#### [Your objective]
Return the first line of the listing below and all the lines after it through the one containing "pinky mcp: (381, 750)", exactly, without pictures.

#### [Input material]
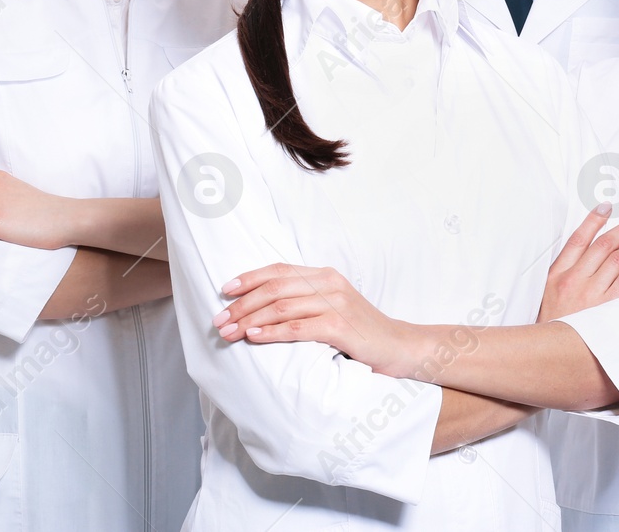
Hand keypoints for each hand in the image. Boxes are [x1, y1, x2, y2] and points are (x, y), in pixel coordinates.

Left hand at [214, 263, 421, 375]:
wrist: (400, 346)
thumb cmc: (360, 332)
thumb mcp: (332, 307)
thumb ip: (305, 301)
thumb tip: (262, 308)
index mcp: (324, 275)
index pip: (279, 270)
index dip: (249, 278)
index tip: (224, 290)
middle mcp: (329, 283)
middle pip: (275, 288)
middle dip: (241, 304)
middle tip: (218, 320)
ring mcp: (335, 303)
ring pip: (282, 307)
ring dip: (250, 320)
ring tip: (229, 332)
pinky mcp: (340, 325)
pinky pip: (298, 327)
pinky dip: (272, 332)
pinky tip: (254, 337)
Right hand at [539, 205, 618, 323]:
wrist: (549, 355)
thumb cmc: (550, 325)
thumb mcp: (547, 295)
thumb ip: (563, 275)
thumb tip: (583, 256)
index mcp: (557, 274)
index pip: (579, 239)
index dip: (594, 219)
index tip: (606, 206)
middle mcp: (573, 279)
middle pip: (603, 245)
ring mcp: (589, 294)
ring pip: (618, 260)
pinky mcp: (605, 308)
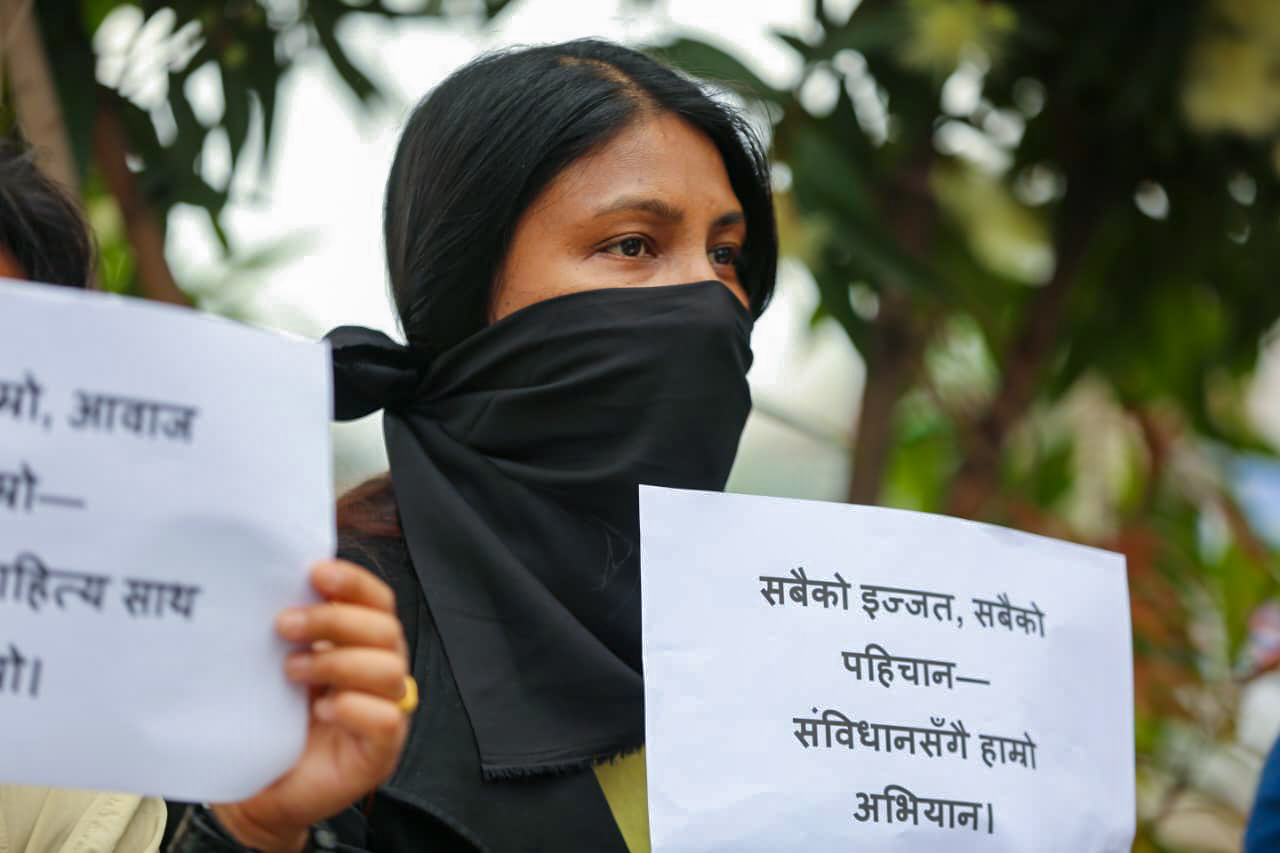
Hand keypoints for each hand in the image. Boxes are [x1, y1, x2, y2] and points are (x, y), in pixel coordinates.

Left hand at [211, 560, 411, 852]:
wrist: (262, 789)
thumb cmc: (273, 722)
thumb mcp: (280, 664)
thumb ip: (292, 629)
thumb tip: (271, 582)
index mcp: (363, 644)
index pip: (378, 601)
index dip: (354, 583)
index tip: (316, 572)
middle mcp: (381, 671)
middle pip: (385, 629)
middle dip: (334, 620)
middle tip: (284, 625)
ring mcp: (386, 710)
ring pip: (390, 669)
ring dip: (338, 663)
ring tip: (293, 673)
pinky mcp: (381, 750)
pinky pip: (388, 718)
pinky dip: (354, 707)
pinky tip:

#### [Answer box]
Hand keypoints for each hand in the image. Boxes are [x1, y1, x2, y2] and points are (x, y), in pixel coordinates.

Left hand at [214, 263, 421, 375]:
wrist: (400, 346)
thumb cmc: (360, 332)
thumb mcp: (332, 307)
thumb ip: (305, 301)
thumb tip: (262, 308)
index mcp: (324, 275)
index pip: (279, 270)
index dip: (249, 278)
index tip: (224, 290)
middle mcp: (329, 283)
middle pip: (275, 288)
middle dip: (241, 304)
middle tip: (218, 320)
ring mcp: (335, 303)
ring pip: (282, 307)
ring dip: (250, 320)
ring tip: (229, 332)
pinky mcp: (340, 325)
pinky pip: (298, 327)
pinky dip: (272, 332)
pinky tip: (254, 337)
Right hand at [539, 205, 618, 323]:
wrist: (549, 355)
thumb cmc: (550, 325)
thumb mcp: (547, 295)
thumb ip: (563, 275)
thumb tip: (583, 256)
index mcp: (557, 274)
index pip: (579, 239)
index dip: (594, 219)
index tip: (606, 206)
middle mcp: (573, 279)
middle pip: (603, 245)
ring mcp: (589, 294)
ring pip: (618, 260)
pinky mcp: (605, 308)
Hand keypoints for each hand in the image. Boxes are [x1, y1, x2, y2] and points are (x, y), in pixel coordinates.

Left hand at [211, 560, 411, 852]:
wrist: (262, 789)
thumb cmc: (273, 722)
thumb mcp: (280, 664)
thumb ip: (292, 629)
thumb tip: (271, 582)
index mcp: (363, 644)
index pip: (378, 601)
index dip: (354, 583)
index tip: (316, 572)
middle mcp: (381, 671)
middle pip: (385, 629)
middle dip: (334, 620)
middle tip: (284, 625)
ring mcp: (386, 710)
ring pip: (390, 669)
ring dip: (338, 663)
ring tip: (293, 673)
pinky mcp: (381, 750)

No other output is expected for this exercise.